Task item.
Report each line below that contains the word "Frontend", copying every such line in full.

Dataset entries:
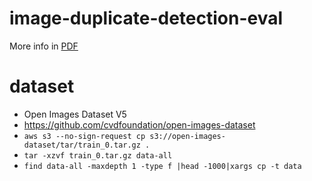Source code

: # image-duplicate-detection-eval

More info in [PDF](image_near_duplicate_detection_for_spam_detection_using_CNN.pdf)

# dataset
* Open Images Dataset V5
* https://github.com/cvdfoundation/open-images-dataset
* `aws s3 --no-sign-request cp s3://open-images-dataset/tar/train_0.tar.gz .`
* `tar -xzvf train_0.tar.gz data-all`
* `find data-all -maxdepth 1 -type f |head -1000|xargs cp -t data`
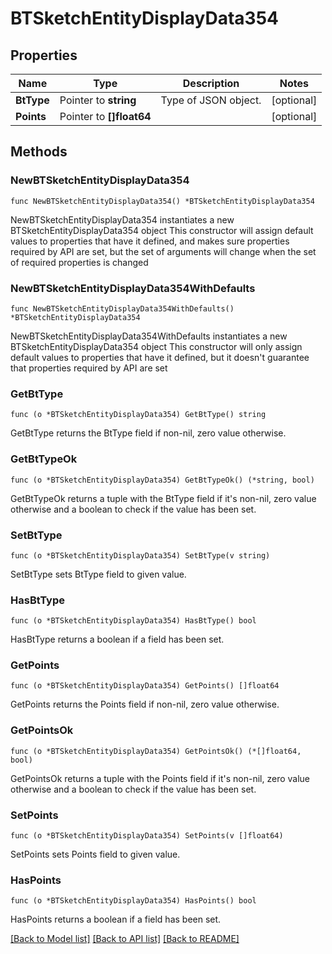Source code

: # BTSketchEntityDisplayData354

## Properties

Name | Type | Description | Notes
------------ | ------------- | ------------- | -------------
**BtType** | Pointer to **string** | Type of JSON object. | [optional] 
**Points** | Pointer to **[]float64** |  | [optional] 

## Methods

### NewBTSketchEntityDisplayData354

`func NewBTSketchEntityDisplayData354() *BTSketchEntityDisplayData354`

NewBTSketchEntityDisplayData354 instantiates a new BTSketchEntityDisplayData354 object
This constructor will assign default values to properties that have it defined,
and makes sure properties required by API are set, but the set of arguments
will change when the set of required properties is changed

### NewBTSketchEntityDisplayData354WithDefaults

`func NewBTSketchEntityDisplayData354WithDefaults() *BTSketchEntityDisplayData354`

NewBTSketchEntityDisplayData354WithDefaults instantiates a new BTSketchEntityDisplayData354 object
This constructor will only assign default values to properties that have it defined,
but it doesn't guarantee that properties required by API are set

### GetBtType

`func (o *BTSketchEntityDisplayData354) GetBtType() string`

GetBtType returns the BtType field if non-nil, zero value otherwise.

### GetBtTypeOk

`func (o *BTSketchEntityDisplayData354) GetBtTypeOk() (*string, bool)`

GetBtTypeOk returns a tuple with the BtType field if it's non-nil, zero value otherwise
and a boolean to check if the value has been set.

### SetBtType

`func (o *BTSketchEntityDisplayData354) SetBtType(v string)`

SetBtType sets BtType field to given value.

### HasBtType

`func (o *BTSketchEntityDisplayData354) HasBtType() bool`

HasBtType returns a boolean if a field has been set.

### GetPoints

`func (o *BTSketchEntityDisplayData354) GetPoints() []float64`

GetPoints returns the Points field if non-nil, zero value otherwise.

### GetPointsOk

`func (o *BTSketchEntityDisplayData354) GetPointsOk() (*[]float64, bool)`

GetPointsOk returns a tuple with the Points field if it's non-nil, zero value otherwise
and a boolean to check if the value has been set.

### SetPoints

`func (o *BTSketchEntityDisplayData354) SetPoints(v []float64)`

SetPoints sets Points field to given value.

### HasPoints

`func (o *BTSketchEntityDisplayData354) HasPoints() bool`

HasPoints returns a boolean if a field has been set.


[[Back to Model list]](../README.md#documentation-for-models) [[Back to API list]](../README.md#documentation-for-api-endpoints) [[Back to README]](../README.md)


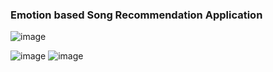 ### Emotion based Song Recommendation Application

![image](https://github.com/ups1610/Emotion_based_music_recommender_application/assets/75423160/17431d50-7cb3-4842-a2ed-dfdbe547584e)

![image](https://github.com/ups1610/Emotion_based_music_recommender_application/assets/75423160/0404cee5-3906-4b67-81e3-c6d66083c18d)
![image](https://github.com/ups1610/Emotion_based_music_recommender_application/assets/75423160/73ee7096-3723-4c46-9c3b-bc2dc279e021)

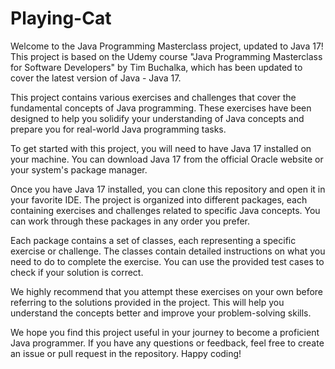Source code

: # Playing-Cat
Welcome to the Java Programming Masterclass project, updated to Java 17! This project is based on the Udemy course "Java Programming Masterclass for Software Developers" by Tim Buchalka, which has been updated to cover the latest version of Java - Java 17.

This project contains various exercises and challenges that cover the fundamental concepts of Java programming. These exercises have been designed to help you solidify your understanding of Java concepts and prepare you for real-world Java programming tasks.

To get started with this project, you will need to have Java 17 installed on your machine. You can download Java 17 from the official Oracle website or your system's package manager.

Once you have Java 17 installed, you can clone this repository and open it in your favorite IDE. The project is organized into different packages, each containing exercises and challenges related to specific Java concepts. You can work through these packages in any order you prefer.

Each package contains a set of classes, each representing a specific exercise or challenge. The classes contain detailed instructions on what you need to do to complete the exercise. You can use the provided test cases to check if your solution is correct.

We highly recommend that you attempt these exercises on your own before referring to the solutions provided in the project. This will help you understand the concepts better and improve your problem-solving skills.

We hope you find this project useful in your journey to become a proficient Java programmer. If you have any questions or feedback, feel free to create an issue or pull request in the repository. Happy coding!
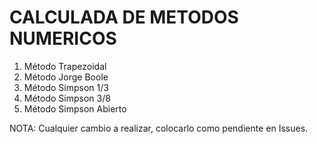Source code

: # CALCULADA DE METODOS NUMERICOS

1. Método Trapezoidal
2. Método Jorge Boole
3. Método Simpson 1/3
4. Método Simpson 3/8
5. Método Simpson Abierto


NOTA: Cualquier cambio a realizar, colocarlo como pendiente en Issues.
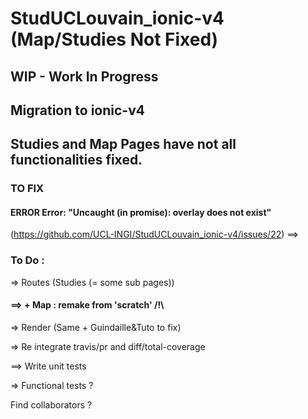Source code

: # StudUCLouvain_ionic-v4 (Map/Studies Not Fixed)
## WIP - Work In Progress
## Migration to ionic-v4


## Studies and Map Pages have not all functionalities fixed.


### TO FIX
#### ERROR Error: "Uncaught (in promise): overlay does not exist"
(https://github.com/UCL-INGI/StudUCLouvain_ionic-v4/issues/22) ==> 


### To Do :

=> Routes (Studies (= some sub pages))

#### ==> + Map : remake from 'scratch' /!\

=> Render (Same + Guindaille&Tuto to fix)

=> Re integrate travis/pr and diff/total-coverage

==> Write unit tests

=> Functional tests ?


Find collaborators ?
* * *
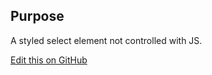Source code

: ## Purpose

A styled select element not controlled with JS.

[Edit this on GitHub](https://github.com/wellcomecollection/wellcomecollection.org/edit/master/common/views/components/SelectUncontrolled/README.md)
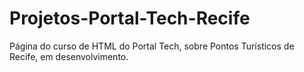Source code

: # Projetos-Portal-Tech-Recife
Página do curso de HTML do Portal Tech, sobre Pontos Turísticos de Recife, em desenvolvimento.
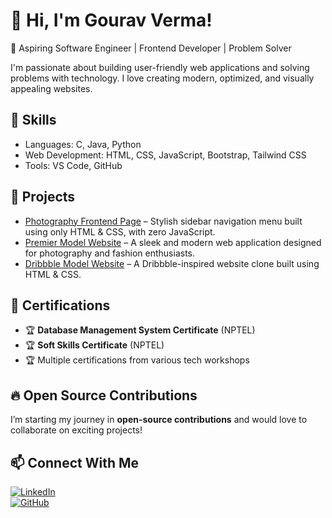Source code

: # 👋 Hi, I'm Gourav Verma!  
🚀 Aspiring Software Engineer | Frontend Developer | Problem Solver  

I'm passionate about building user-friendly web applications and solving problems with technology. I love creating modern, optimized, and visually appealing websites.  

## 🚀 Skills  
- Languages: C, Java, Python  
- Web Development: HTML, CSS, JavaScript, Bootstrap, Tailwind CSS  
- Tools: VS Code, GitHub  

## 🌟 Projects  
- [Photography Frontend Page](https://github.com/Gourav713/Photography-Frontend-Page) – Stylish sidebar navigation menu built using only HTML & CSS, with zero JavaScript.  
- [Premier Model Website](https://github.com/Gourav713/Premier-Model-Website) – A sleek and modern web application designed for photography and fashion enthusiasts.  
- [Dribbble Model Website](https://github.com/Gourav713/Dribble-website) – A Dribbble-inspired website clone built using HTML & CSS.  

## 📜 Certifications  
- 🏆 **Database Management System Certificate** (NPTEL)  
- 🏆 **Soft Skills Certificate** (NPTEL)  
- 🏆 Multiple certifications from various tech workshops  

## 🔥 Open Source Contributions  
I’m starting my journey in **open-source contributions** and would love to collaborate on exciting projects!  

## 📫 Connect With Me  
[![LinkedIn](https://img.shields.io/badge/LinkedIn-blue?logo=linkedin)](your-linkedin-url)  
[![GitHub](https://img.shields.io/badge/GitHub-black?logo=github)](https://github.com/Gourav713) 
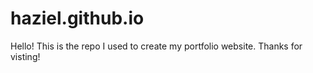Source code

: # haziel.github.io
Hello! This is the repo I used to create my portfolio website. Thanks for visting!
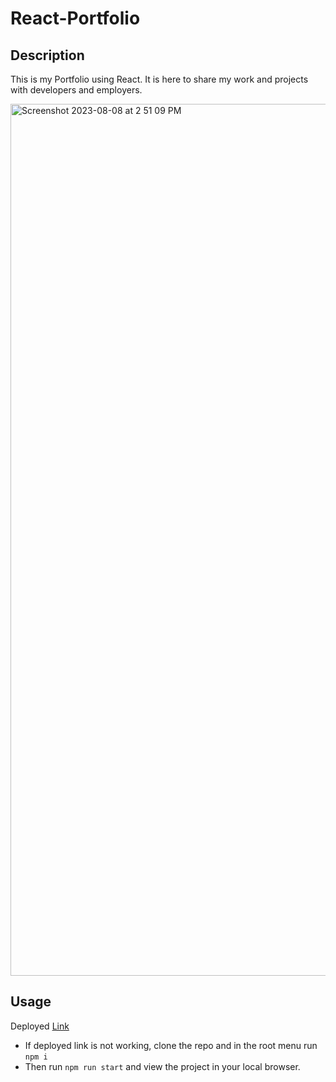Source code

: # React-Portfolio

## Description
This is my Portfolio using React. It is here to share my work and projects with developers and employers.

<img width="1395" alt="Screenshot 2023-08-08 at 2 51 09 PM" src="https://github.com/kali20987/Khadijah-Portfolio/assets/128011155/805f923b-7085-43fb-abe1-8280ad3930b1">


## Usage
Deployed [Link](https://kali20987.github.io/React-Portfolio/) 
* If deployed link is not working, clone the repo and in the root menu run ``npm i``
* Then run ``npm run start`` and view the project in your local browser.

Answer to the problem.
🚀 Aspiring Software Engineer | Frontend Developer | Problem Solver  
- [Photography Frontend Page](https://github.com/Gourav713/Photography-Frontend-Page) – Stylish sidebar navigation menu built using only HTML & CSS, with zero JavaScript.  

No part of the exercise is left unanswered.